To evaluate the performance of its compliance hotline vendor, Peiman Saadat, corporate compliance officer at AdvantageCare Physicians in New York City, uses “secret shoppers” every quarter to report fictional compliance concerns. The litmus test is whether the vendor relays the facts of complaints as Saadat knows they were reported, in their entirety. “I report this to both the board and compliance committee,” Saadat said.

Secret shoppers are one way to improve the operations of the hotline, which generates data that can be used to address the immediate concerns reported by callers and “further analyzed to mitigate existing or potential risks,” Saadat said Oct. 17 at the Compliance & Ethics Institute sponsored by the Society of Corporate Compliance and Ethics in Phoenix, Arizona.[1]

Hotlines won’t accomplish much, however, if people don’t know about them, said Saadat, whose organization includes 38 medical offices.

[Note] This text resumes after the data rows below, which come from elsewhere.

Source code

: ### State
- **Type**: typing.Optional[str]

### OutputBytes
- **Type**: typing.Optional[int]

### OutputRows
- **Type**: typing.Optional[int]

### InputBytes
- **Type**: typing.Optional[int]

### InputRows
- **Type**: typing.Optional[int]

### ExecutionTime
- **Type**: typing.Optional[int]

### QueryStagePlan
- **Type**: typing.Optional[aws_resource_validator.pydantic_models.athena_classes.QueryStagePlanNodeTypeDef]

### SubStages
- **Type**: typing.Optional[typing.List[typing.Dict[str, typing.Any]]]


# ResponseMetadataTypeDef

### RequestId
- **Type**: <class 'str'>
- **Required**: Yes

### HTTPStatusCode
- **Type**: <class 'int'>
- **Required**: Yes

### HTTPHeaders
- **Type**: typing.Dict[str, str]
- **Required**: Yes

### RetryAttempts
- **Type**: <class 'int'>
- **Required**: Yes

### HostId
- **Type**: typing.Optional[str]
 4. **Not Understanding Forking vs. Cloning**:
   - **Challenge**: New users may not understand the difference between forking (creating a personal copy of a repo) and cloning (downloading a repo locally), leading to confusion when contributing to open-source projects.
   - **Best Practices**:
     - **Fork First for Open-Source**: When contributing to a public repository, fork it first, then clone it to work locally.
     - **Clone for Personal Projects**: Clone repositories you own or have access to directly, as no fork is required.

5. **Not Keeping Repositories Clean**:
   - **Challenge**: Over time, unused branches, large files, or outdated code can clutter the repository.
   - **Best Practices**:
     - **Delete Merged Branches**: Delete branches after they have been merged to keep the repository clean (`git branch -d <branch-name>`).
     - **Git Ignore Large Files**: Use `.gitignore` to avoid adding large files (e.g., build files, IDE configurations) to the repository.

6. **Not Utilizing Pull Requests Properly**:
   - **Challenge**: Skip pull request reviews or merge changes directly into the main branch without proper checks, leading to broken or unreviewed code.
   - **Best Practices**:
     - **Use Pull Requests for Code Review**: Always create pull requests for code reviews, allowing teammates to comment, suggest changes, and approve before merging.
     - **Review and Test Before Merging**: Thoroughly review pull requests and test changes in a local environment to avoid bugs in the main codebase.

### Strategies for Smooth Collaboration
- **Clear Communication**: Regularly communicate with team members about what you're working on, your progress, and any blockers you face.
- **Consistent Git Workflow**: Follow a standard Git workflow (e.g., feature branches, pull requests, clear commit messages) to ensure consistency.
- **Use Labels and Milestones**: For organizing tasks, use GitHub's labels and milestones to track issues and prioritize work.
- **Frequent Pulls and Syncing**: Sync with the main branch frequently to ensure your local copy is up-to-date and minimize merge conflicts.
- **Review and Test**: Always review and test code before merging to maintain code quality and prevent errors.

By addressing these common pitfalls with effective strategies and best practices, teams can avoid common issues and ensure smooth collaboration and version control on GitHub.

Compliance departments should be publicizing the hotline as much as possible. Pick a number that’s easy to remember and a slogan, he advised, and consider adding a website for people to report compliance issues. Younger people prefer to go online and not talk on the phone, he noted. “I’m pretty sure it’s going to be the web page taking over soon.” Reinforcing the availability of the hotline is critical and it “shouldn’t always come from you,” Saadat said. “It should come from leaders.”